8. The method according to claim 1, further comprising using the parameter-embedding module to calibrate a numerical simulator comprising the steps of:
training the parameter-embedding module based on multiple configurations of the numerical simulator;
using a trained model as a surrogate model for the numerical simulator; and
upon discovering optimal parameters for a predefined condition, running the numerical simulator with the discovered optimal parameters to obtain a more accurate prediction.
9. The method according to claim 1, further comprising:
using the parameter-embedding module as a conditional neural network that gets as input the parameters of the dynamic physical system and the input of the main neural network in form of an initial condition, a forcing term or any physics related function.

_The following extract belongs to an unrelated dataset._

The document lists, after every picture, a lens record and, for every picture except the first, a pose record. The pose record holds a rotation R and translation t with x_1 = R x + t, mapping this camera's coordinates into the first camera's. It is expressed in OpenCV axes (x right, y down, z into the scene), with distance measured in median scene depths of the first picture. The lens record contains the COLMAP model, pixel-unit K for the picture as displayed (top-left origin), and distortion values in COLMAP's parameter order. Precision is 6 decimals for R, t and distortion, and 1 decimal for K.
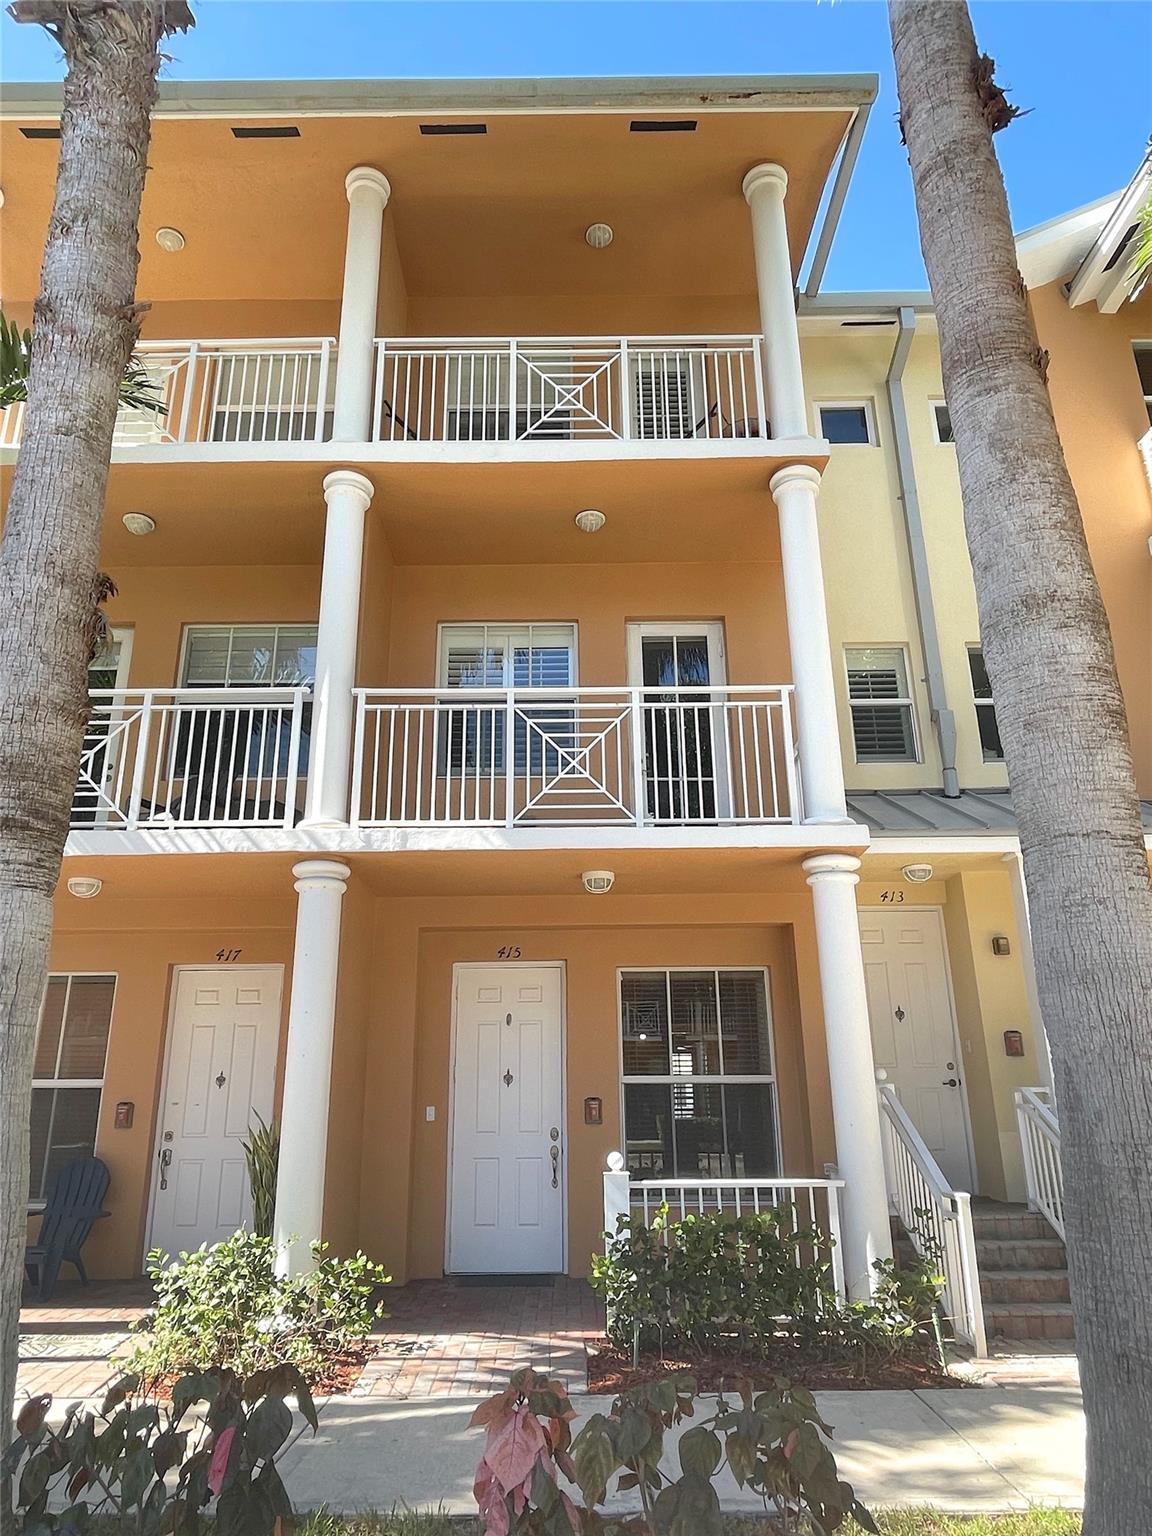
lens RADIAL K [[957.0, 0, 576.0], [0, 957.0, 768.0], [0, 0, 1]] dist [0.004927, -0.005081]
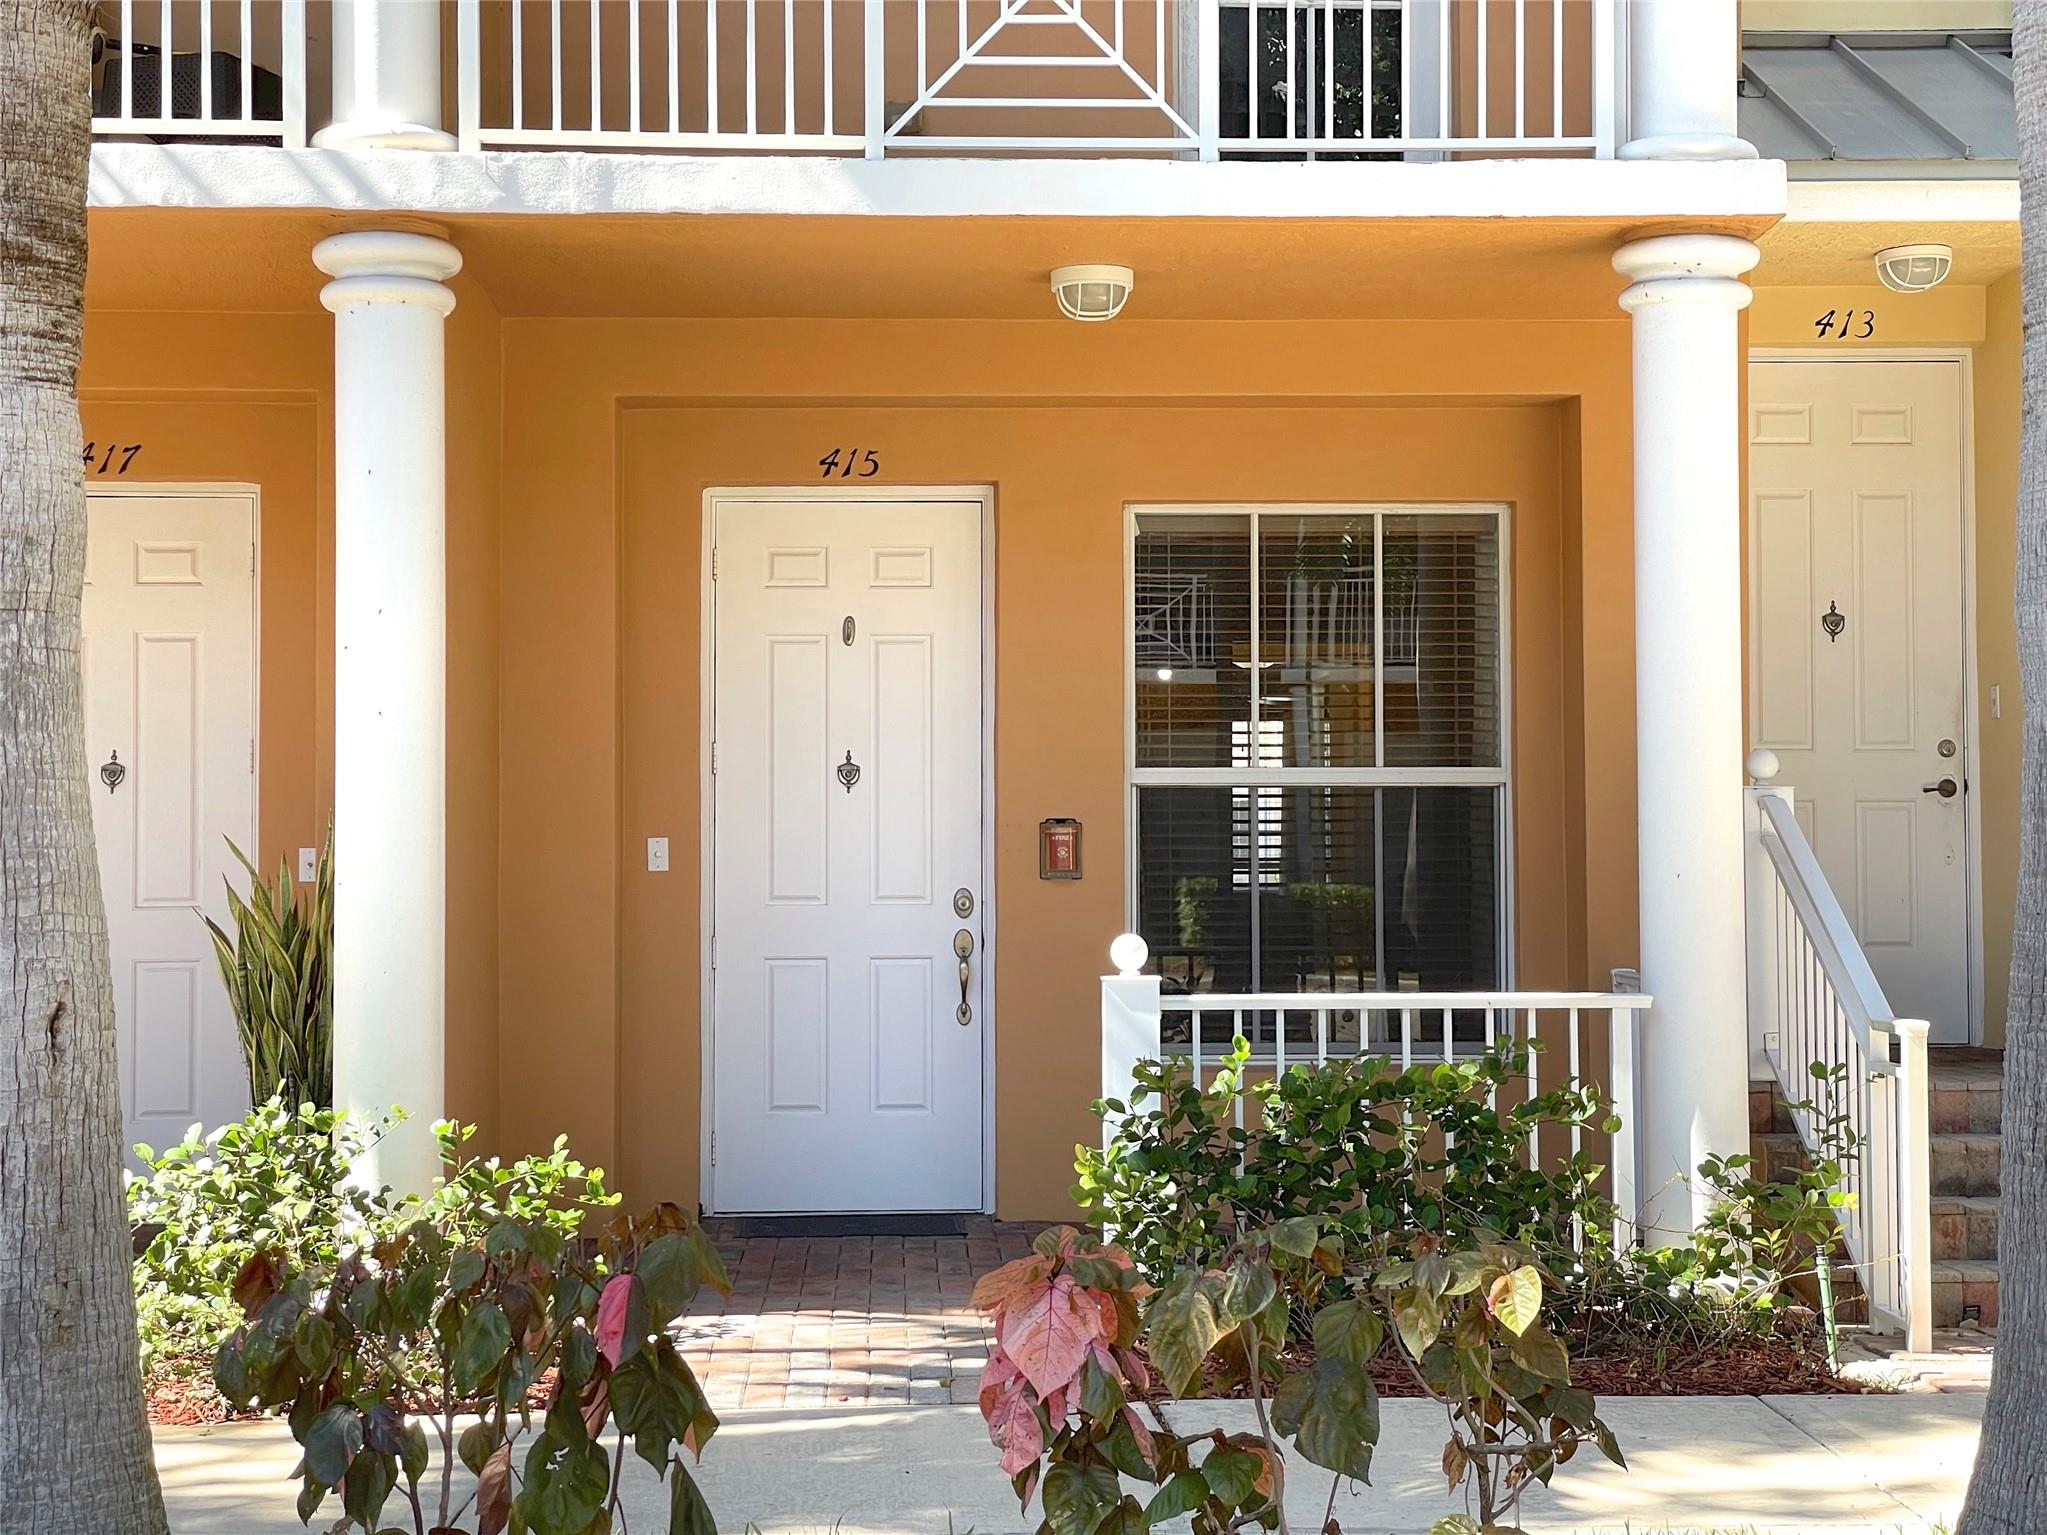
lens RADIAL K [[3716.5, 0, 1023.5], [0, 3716.5, 767.5], [0, 0, 1]] dist [0.320401, -1.717683]
pose [[0.997632, 0.004302, 0.068639, -0.117227], [-0.024543, 0.954598, 0.296885, -0.160079], [-0.064245, -0.297867, 0.952443, -0.549200]]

10. The method according to claim 9, further comprising:
learning, during training time, all parameters of the dynamic physical system; and
learning, at test/inference time, based on data of any new environment being available, only a configurable number of the last layers of the conditional neural network.
11. A system for enabling adaptations of an existing machine learning (ML), model describing a dynamic physical system governed by partial differential equations (PDEs), the system comprising one or more processors that, alone or in combination, are configured to provide for the execution of the following steps:
building a neural network that is composed of a main neural network modelling the dynamic physical system and a parameter-embedding module for embedding system parameters of the PDEs of the dynamic physical system;
using the parameter-embedding module to train the main neural network over a dataset including a set of experimental and/or simulation data collected over different system parameter configurations; and
using the trained neural network for predicting an evolution of the dynamic physical system based on a new, yet unseen underlying system parameter configuration.
12. The system according to claim 11, wherein the parameter-embedding module includes a channel-attention mechanism configured to take an effect of each of the system parameters embedded by the parameter-embedding module into account individually,
wherein the channel-attention mechanism may be further configured to obtain channel attention by element-wise multiplication of a parameter embedding vector f obtained from the system parameters of the PDEs of the dynamic physical system and a feature vector g obtained from experimental and/or simulation data of the dynamic physical system.
13. The system according to claim 12, wherein the parameter-embedding module includes a number of multi-layer perceptrons, MLPs, configured to receive the system parameters of the PDEs of the dynamic physical system and to transform the received system parameters into the parameter embedding vector f.
14. The system according to claim 12, wherein the parameter-embedding module includes a set of filters with one or more predefined and/or one or more trainable filters, each of which representing a physical process in the dynamic physical system, wherein the filters are configured to transform experimental and/or simulation data of the dynamic physical system into the feature vector g.
15. A tangible, non-transitory computer-readable medium having instructions thereon which, upon being executed by one or more processors, alone or in combination, provide for execution of a method enabling adaptations of an existing machine learning (ML) model describing a dynamic physical system governed by partial differential equations (PDEs), the method comprising:
building a neural network that is composed of a main neural network modelling the dynamic physical system and a parameter-embedding module for embedding system parameters of the PDEs of the dynamic physical system;
using the parameter-embedding module to train the main neural network over a dataset including a set of experimental and/or simulation data collected over different system parameter configurations; and
using the trained neural network for predicting an evolution of the dynamic physical system based on a new, yet unseen underlying system parameter configuration.